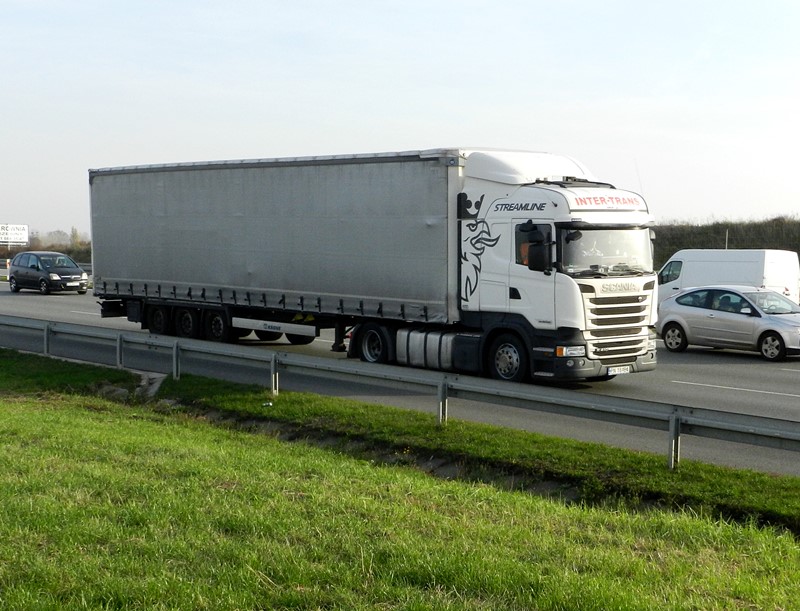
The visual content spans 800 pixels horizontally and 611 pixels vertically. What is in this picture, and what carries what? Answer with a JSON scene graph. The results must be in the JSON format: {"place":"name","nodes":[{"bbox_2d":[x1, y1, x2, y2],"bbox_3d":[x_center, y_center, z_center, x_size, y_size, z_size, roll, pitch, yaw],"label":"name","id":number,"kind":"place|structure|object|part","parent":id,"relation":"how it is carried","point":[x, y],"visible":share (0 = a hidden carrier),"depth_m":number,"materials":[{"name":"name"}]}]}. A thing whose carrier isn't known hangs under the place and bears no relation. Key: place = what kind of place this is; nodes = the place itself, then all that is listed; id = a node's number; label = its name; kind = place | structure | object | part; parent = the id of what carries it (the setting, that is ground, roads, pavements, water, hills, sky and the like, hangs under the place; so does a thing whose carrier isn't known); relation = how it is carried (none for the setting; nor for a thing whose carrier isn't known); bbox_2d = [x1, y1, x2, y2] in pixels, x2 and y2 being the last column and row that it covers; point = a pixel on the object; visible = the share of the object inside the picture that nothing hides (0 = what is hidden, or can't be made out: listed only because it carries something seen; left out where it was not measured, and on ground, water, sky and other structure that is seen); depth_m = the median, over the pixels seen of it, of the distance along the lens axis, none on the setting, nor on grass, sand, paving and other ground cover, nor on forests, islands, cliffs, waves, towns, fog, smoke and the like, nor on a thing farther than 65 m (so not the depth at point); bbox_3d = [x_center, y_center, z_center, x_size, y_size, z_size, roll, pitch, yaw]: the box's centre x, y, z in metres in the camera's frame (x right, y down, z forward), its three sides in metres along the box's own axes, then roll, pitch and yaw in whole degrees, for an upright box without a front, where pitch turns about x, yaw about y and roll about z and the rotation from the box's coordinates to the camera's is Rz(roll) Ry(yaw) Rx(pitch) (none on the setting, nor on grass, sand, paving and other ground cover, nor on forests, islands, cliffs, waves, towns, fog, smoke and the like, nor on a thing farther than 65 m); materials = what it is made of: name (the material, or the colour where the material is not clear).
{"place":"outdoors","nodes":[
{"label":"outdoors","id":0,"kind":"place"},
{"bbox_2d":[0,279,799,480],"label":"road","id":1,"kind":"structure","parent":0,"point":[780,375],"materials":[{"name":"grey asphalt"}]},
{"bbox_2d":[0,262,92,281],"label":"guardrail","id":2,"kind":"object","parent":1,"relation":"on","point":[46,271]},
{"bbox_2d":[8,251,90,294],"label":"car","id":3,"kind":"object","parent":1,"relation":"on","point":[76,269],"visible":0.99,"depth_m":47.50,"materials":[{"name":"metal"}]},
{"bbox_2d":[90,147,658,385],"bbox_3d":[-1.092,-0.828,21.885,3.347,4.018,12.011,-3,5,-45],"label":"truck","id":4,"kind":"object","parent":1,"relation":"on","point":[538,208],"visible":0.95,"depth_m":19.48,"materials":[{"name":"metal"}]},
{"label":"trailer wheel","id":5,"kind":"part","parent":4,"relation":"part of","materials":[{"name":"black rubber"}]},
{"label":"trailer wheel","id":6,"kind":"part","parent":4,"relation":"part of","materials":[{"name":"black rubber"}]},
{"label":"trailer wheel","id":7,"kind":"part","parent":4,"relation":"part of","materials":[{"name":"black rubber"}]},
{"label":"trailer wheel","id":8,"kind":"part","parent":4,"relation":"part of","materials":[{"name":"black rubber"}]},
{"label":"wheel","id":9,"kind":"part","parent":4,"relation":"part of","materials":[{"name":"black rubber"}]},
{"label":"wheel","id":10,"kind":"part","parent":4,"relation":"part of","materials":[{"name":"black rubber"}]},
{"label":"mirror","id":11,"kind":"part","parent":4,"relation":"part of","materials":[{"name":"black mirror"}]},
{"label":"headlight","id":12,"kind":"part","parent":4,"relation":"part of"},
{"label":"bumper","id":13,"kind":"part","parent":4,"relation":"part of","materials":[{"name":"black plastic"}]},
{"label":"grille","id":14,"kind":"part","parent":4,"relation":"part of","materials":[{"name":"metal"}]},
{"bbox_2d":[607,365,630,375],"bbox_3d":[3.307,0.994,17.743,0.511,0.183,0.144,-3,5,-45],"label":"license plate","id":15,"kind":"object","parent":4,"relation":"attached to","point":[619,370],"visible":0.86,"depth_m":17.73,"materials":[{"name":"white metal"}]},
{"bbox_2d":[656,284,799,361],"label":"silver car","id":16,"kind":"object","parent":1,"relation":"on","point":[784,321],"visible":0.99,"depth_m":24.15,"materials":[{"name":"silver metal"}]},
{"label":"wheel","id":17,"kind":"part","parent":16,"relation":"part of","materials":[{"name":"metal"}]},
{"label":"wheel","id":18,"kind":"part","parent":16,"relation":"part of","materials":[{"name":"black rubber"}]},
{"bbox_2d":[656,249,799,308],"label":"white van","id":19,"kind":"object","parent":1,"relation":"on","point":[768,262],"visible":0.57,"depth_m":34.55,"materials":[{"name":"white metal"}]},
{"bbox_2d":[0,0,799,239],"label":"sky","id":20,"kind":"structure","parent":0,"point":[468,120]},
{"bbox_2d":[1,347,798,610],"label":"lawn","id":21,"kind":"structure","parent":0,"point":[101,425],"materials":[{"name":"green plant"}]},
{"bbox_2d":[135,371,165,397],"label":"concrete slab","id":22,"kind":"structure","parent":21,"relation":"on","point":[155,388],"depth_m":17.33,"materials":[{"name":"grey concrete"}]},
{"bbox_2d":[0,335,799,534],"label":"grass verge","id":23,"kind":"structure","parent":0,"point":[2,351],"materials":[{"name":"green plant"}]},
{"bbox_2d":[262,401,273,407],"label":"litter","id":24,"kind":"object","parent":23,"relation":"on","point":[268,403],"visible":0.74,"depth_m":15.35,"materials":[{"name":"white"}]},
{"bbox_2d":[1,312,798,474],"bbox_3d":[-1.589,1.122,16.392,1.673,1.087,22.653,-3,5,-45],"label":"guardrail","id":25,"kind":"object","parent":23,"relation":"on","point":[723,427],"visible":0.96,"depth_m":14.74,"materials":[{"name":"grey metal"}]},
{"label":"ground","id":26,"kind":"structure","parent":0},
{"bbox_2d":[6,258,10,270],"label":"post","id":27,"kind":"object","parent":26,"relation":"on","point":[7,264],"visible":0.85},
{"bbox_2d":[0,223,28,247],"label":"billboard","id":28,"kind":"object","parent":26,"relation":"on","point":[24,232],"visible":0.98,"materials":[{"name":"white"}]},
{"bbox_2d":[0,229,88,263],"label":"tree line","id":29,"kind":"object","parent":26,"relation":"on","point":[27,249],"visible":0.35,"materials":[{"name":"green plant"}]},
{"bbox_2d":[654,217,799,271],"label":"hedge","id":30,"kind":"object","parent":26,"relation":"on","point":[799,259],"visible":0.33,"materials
· · · · · · ·
> Aim of the exercise
Return the full set of lines above word for word and with no pictures.

> Reply to the exercise
The visual content spans 800 pixels horizontally and 611 pixels vertically. What is in this picture, and what carries what? Answer with a JSON scene graph. The results must be in the JSON format: {"place":"name","nodes":[{"bbox_2d":[x1, y1, x2, y2],"bbox_3d":[x_center, y_center, z_center, x_size, y_size, z_size, roll, pitch, yaw],"label":"name","id":number,"kind":"place|structure|object|part","parent":id,"relation":"how it is carried","point":[x, y],"visible":share (0 = a hidden carrier),"depth_m":number,"materials":[{"name":"name"}]}]}. A thing whose carrier isn't known hangs under the place and bears no relation. Key: place = what kind of place this is; nodes = the place itself, then all that is listed; id = a node's number; label = its name; kind = place | structure | object | part; parent = the id of what carries it (the setting, that is ground, roads, pavements, water, hills, sky and the like, hangs under the place; so does a thing whose carrier isn't known); relation = how it is carried (none for the setting; nor for a thing whose carrier isn't known); bbox_2d = [x1, y1, x2, y2] in pixels, x2 and y2 being the last column and row that it covers; point = a pixel on the object; visible = the share of the object inside the picture that nothing hides (0 = what is hidden, or can't be made out: listed only because it carries something seen; left out where it was not measured, and on ground, water, sky and other structure that is seen); depth_m = the median, over the pixels seen of it, of the distance along the lens axis, none on the setting, nor on grass, sand, paving and other ground cover, nor on forests, islands, cliffs, waves, towns, fog, smoke and the like, nor on a thing farther than 65 m (so not the depth at point); bbox_3d = [x_center, y_center, z_center, x_size, y_size, z_size, roll, pitch, yaw]: the box's centre x, y, z in metres in the camera's frame (x right, y down, z forward), its three sides in metres along the box's own axes, then roll, pitch and yaw in whole degrees, for an upright box without a front, where pitch turns about x, yaw about y and roll about z and the rotation from the box's coordinates to the camera's is Rz(roll) Ry(yaw) Rx(pitch) (none on the setting, nor on grass, sand, paving and other ground cover, nor on forests, islands, cliffs, waves, towns, fog, smoke and the like, nor on a thing farther than 65 m); materials = what it is made of: name (the material, or the colour where the material is not clear).
{"place":"outdoors","nodes":[
{"label":"outdoors","id":0,"kind":"place"},
{"bbox_2d":[0,279,799,480],"label":"road","id":1,"kind":"structure","parent":0,"point":[780,375],"materials":[{"name":"grey asphalt"}]},
{"bbox_2d":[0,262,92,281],"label":"guardrail","id":2,"kind":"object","parent":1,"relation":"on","point":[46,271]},
{"bbox_2d":[8,251,90,294],"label":"car","id":3,"kind":"object","parent":1,"relation":"on","point":[76,269],"visible":0.99,"depth_m":47.50,"materials":[{"name":"metal"}]},
{"bbox_2d":[90,147,658,385],"bbox_3d":[-1.092,-0.828,21.885,3.347,4.018,12.011,-3,5,-45],"label":"truck","id":4,"kind":"object","parent":1,"relation":"on","point":[538,208],"visible":0.95,"depth_m":19.48,"materials":[{"name":"metal"}]},
{"label":"trailer wheel","id":5,"kind":"part","parent":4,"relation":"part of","materials":[{"name":"black rubber"}]},
{"label":"trailer wheel","id":6,"kind":"part","parent":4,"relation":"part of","materials":[{"name":"black rubber"}]},
{"label":"trailer wheel","id":7,"kind":"part","parent":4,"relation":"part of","materials":[{"name":"black rubber"}]},
{"label":"trailer wheel","id":8,"kind":"part","parent":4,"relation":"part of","materials":[{"name":"black rubber"}]},
{"label":"wheel","id":9,"kind":"part","parent":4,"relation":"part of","materials":[{"name":"black rubber"}]},
{"label":"wheel","id":10,"kind":"part","parent":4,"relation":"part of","materials":[{"name":"black rubber"}]},
{"label":"mirror","id":11,"kind":"part","parent":4,"relation":"part of","materials":[{"name":"black mirror"}]},
{"label":"headlight","id":12,"kind":"part","parent":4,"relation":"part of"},
{"label":"bumper","id":13,"kind":"part","parent":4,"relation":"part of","materials":[{"name":"black plastic"}]},
{"label":"grille","id":14,"kind":"part","parent":4,"relation":"part of","materials":[{"name":"metal"}]},
{"bbox_2d":[607,365,630,375],"bbox_3d":[3.307,0.994,17.743,0.511,0.183,0.144,-3,5,-45],"label":"license plate","id":15,"kind":"object","parent":4,"relation":"attached to","point":[619,370],"visible":0.86,"depth_m":17.73,"materials":[{"name":"white metal"}]},
{"bbox_2d":[656,284,799,361],"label":"silver car","id":16,"kind":"object","parent":1,"relation":"on","point":[784,321],"visible":0.99,"depth_m":24.15,"materials":[{"name":"silver metal"}]},
{"label":"wheel","id":17,"kind":"part","parent":16,"relation":"part of","materials":[{"name":"metal"}]},
{"label":"wheel","id":18,"kind":"part","parent":16,"relation":"part of","materials":[{"name":"black rubber"}]},
{"bbox_2d":[656,249,799,308],"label":"white van","id":19,"kind":"object","parent":1,"relation":"on","point":[768,262],"visible":0.57,"depth_m":34.55,"materials":[{"name":"white metal"}]},
{"bbox_2d":[0,0,799,239],"label":"sky","id":20,"kind":"structure","parent":0,"point":[468,120]},
{"bbox_2d":[1,347,798,610],"label":"lawn","id":21,"kind":"structure","parent":0,"point":[101,425],"materials":[{"name":"green plant"}]},
{"bbox_2d":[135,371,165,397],"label":"concrete slab","id":22,"kind":"structure","parent":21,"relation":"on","point":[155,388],"depth_m":17.33,"materials":[{"name":"grey concrete"}]},
{"bbox_2d":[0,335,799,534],"label":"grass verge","id":23,"kind":"structure","parent":0,"point":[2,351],"materials":[{"name":"green plant"}]},
{"bbox_2d":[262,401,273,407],"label":"litter","id":24,"kind":"object","parent":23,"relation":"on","point":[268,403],"visible":0.74,"depth_m":15.35,"materials":[{"name":"white"}]},
{"bbox_2d":[1,312,798,474],"bbox_3d":[-1.589,1.122,16.392,1.673,1.087,22.653,-3,5,-45],"label":"guardrail","id":25,"kind":"object","parent":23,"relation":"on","point":[723,427],"visible":0.96,"depth_m":14.74,"materials":[{"name":"grey metal"}]},
{"label":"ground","id":26,"kind":"structure","parent":0},
{"bbox_2d":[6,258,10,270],"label":"post","id":27,"kind":"object","parent":26,"relation":"on","point":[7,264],"visible":0.85},
{"bbox_2d":[0,223,28,247],"label":"billboard","id":28,"kind":"object","parent":26,"relation":"on","point":[24,232],"visible":0.98,"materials":[{"name":"white"}]},
{"bbox_2d":[0,229,88,263],"label":"tree line","id":29,"kind":"object","parent":26,"relation":"on","point":[27,249],"visible":0.35,"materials":[{"name":"green plant"}]},
{"bbox_2d":[654,217,799,271],"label":"hedge","id":30,"kind":"object","parent":26,"relation":"on","point":[799,259],"visible":0.33,"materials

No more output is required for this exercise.